- [WORK ITEM]:
Below are records; reproduce exactly the lines from the one that has "right shoulder: (979, 290, 12)" through the one that has "right hip: (92, 293, 4)", ends included, and nothing more.

[Data entries]
..........
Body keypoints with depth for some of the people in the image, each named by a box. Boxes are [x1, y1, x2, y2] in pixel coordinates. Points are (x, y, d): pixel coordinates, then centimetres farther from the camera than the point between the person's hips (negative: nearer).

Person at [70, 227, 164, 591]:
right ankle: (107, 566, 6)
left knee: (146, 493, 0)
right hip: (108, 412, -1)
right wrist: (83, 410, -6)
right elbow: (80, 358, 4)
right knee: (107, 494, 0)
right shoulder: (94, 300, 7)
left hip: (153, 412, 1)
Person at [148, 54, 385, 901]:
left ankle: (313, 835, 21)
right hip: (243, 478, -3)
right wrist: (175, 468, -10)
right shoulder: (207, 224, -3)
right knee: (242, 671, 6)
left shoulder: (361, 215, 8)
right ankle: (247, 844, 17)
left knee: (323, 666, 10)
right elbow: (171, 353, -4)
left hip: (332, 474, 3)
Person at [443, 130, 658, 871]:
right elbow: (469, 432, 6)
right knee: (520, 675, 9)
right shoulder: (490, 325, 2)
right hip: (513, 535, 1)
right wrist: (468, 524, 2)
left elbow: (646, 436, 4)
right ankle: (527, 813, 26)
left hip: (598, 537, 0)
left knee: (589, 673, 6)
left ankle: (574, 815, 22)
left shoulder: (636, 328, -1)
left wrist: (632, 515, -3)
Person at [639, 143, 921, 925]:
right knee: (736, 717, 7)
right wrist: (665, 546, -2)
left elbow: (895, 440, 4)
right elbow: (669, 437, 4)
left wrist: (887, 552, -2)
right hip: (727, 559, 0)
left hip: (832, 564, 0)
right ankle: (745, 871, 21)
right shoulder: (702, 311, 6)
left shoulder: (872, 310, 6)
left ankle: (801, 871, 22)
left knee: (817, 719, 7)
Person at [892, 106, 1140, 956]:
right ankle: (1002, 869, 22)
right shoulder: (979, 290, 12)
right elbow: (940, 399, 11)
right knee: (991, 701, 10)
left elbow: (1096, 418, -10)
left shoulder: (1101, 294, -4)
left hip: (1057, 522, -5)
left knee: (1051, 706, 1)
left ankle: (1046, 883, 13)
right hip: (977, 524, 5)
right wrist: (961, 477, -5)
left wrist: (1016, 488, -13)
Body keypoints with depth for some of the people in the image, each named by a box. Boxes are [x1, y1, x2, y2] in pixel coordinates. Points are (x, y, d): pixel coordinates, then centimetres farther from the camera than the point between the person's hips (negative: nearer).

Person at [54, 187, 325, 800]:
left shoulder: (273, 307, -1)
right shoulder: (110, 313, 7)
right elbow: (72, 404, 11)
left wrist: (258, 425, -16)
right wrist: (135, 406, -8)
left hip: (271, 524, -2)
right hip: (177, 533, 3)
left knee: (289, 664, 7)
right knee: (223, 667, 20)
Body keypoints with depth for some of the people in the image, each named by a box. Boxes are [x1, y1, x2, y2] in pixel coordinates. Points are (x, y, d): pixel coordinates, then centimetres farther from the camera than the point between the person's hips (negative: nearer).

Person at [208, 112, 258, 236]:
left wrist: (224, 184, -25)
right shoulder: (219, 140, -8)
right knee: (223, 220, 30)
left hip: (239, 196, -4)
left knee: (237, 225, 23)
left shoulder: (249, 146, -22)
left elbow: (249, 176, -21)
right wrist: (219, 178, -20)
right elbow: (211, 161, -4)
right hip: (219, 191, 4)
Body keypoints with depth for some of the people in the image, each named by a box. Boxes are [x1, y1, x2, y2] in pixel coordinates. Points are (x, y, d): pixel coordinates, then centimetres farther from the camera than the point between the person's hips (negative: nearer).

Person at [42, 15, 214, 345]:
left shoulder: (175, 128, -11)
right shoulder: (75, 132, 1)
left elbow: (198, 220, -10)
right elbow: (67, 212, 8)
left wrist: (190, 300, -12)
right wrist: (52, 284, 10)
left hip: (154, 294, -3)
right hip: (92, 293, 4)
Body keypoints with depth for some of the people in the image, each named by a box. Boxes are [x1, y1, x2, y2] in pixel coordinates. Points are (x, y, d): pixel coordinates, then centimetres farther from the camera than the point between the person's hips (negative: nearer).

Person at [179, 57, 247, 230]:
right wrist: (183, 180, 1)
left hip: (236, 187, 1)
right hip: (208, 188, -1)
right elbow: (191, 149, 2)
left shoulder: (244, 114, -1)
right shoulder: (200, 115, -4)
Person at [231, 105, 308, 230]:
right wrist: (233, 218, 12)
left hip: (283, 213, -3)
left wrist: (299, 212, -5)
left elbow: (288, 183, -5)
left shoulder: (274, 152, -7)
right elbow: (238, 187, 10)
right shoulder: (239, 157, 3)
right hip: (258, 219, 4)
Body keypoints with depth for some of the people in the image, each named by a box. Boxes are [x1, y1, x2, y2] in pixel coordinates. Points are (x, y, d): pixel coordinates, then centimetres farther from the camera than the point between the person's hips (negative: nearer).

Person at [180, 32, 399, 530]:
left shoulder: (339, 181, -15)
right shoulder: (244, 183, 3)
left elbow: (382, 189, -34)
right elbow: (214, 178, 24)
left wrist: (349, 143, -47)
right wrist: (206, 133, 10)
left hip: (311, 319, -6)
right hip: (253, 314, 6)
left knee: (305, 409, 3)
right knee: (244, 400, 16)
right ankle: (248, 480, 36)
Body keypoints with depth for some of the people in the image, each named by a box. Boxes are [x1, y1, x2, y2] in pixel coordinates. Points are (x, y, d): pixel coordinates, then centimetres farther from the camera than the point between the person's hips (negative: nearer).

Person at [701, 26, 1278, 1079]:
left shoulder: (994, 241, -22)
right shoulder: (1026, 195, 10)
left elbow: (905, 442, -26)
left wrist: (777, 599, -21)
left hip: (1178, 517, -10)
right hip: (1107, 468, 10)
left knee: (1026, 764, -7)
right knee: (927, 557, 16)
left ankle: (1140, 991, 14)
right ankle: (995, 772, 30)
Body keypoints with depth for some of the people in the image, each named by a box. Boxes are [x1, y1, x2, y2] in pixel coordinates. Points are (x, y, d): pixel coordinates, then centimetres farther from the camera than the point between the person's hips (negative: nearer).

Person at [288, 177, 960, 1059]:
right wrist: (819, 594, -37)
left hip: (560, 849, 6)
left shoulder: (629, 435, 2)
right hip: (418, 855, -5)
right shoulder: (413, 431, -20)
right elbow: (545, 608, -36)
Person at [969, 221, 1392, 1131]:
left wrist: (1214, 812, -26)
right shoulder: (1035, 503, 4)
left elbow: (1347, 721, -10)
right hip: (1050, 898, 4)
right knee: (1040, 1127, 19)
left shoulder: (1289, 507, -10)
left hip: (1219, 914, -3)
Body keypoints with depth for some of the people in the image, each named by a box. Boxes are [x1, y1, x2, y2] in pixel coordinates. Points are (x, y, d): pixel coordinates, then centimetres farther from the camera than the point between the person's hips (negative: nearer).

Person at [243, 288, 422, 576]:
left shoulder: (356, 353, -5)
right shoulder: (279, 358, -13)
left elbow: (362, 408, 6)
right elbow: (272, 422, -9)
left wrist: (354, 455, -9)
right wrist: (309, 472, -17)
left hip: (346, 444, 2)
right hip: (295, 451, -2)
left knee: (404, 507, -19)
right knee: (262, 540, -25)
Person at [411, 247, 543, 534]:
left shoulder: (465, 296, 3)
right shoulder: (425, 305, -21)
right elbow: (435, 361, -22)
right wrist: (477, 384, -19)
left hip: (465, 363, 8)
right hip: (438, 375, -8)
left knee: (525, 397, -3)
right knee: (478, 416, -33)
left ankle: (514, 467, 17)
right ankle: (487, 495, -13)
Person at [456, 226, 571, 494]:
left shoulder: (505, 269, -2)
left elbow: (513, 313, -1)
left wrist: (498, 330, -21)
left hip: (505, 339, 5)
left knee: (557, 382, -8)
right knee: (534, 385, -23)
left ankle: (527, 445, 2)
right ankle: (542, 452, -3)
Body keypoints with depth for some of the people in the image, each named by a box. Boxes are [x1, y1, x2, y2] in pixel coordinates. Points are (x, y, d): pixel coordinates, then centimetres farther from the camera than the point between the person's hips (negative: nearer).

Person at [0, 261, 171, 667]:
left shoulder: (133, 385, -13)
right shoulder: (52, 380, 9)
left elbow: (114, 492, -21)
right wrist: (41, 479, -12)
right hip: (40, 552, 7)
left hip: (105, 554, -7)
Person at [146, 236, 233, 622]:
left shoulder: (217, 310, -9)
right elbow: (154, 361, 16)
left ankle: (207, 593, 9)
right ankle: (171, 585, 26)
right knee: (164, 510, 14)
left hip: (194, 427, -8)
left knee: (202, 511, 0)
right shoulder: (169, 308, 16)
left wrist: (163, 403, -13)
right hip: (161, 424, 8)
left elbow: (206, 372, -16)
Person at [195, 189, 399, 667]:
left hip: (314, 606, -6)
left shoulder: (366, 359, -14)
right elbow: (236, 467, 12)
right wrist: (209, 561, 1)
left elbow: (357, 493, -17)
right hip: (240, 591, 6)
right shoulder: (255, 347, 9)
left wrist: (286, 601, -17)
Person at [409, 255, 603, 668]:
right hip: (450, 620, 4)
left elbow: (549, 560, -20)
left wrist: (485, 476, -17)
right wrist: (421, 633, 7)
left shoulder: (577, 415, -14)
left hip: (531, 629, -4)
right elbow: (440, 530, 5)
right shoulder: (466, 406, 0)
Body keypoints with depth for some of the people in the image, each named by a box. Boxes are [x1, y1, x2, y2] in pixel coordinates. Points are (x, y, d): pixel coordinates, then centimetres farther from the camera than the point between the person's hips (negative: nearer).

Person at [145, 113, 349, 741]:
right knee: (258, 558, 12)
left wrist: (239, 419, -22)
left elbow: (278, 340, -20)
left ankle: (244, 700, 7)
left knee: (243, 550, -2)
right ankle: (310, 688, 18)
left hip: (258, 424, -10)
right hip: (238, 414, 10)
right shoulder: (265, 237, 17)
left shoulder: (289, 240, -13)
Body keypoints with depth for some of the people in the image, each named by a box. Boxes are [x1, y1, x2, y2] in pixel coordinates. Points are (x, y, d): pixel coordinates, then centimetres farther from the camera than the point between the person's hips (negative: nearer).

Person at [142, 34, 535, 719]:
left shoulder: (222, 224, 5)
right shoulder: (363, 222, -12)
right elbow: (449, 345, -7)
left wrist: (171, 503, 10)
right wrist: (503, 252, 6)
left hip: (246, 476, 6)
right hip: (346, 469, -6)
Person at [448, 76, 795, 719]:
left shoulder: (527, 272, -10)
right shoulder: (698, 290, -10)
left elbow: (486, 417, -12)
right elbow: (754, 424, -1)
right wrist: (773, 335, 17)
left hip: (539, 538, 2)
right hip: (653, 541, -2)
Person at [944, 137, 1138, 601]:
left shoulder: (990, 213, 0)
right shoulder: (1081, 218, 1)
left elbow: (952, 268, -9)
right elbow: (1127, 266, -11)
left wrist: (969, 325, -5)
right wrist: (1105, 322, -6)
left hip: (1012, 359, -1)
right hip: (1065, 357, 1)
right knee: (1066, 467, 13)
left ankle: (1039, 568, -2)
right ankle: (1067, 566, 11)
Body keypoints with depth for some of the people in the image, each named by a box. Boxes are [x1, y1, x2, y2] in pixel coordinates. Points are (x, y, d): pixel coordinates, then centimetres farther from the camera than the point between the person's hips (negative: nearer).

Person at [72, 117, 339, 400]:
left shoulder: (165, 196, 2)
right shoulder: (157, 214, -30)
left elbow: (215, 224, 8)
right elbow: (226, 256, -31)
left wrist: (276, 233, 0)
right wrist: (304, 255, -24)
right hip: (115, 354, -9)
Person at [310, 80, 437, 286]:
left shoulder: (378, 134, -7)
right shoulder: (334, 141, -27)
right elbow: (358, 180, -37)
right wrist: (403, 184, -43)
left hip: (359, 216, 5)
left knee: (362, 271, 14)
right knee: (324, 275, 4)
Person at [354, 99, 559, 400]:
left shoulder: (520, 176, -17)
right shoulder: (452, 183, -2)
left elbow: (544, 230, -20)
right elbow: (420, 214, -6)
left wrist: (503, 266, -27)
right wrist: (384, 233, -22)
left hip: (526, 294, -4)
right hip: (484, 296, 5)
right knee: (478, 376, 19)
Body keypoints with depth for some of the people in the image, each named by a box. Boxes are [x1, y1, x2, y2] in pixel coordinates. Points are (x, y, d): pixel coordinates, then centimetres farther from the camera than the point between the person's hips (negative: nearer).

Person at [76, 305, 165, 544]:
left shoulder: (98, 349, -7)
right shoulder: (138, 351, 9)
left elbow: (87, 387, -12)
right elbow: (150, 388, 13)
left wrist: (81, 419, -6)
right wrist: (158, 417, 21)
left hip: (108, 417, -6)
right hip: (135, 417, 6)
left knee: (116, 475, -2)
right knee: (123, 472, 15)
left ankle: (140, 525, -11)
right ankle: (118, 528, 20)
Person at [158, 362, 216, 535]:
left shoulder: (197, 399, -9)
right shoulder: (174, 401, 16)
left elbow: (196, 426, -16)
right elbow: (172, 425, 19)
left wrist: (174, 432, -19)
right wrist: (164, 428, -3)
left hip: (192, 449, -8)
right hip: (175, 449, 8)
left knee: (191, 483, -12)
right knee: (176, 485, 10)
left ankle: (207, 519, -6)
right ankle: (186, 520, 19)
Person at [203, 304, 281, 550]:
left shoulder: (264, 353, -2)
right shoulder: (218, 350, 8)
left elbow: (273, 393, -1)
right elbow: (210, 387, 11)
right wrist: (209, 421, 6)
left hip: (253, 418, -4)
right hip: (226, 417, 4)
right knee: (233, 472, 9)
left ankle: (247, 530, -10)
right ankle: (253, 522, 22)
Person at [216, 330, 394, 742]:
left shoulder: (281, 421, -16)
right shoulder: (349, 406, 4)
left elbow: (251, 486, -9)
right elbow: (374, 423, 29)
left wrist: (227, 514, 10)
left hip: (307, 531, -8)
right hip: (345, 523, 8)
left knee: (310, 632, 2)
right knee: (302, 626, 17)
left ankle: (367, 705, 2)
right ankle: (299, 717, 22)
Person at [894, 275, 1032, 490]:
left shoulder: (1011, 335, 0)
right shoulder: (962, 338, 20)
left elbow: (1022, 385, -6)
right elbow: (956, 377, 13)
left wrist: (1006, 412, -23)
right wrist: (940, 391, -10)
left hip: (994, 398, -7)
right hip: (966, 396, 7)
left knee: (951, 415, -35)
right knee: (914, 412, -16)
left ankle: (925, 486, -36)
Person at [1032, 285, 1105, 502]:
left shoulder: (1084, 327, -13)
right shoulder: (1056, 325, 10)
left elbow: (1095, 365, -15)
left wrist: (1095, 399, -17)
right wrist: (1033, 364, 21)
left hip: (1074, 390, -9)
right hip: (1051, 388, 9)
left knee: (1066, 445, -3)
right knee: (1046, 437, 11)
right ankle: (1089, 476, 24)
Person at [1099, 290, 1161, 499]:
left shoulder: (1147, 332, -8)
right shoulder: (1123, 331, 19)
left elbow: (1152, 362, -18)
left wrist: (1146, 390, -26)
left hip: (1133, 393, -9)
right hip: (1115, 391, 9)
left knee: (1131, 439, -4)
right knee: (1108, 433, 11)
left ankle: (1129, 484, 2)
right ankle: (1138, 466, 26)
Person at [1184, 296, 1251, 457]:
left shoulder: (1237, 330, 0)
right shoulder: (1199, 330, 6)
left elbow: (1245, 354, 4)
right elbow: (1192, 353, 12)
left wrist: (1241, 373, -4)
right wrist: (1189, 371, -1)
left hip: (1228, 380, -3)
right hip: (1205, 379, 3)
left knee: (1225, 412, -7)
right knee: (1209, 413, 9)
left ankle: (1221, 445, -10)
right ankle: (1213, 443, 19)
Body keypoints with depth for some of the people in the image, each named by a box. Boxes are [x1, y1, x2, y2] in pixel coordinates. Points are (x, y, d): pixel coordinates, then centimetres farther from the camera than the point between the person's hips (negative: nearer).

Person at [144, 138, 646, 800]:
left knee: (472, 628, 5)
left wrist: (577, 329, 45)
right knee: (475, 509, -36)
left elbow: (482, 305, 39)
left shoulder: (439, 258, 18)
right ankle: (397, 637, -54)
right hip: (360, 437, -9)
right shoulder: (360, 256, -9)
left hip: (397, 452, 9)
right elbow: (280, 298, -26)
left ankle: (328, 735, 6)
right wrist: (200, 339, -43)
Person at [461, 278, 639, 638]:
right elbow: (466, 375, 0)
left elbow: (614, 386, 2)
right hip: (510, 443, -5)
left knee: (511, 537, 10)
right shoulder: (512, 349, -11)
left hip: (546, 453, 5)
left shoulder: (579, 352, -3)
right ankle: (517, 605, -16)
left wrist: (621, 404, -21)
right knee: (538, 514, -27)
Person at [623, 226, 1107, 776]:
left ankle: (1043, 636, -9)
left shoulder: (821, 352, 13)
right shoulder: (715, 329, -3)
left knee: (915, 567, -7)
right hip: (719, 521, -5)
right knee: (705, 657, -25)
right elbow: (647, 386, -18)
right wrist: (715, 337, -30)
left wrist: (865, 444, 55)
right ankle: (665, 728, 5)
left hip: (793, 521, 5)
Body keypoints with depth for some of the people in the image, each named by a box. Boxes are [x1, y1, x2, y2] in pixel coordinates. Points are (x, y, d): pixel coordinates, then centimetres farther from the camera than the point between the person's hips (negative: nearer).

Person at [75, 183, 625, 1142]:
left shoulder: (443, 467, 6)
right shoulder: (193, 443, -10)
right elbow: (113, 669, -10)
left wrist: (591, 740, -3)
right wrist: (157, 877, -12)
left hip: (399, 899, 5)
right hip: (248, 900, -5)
..........
- [RESPONSE BOX]:
right shoulder: (979, 290, 12)
right elbow: (940, 399, 11)
right knee: (991, 701, 10)
left elbow: (1096, 418, -10)
left shoulder: (1101, 294, -4)
left hip: (1057, 522, -5)
left knee: (1051, 706, 1)
left ankle: (1046, 883, 13)
right hip: (977, 524, 5)
right wrist: (961, 477, -5)
left wrist: (1016, 488, -13)
Body keypoints with depth for some of the people in the image, each named by a box. Boxes are [x1, y1, x2, y2] in pixel coordinates. Points are (x, y, d): pixel coordinates, then centimetres farther from the camera than the point between the person's hips (negative: nearer).

Person at [54, 187, 325, 800]:
left shoulder: (273, 307, -1)
right shoulder: (110, 313, 7)
right elbow: (72, 404, 11)
left wrist: (258, 425, -16)
right wrist: (135, 406, -8)
left hip: (271, 524, -2)
right hip: (177, 533, 3)
left knee: (289, 664, 7)
right knee: (223, 667, 20)
Body keypoints with depth for some of the people in the image, each named by a box. Boxes are [x1, y1, x2, y2] in pixel coordinates. Points are (x, y, d): pixel coordinates, then centimetres farther from the camera than the point between the person's hips (negative: nearer).

Person at [208, 112, 258, 236]:
left wrist: (224, 184, -25)
right shoulder: (219, 140, -8)
right knee: (223, 220, 30)
left hip: (239, 196, -4)
left knee: (237, 225, 23)
left shoulder: (249, 146, -22)
left elbow: (249, 176, -21)
right wrist: (219, 178, -20)
right elbow: (211, 161, -4)
right hip: (219, 191, 4)
Body keypoints with depth for some of the people in the image, each named by a box. Boxes are [x1, y1, x2, y2] in pixel coordinates. Points are (x, y, d): pixel coordinates, then centimetres farther from the camera than the point between the person's hips (negative: nearer).

Person at [42, 15, 214, 345]:
left shoulder: (175, 128, -11)
right shoulder: (75, 132, 1)
left elbow: (198, 220, -10)
right elbow: (67, 212, 8)
left wrist: (190, 300, -12)
right wrist: (52, 284, 10)
left hip: (154, 294, -3)
right hip: (92, 293, 4)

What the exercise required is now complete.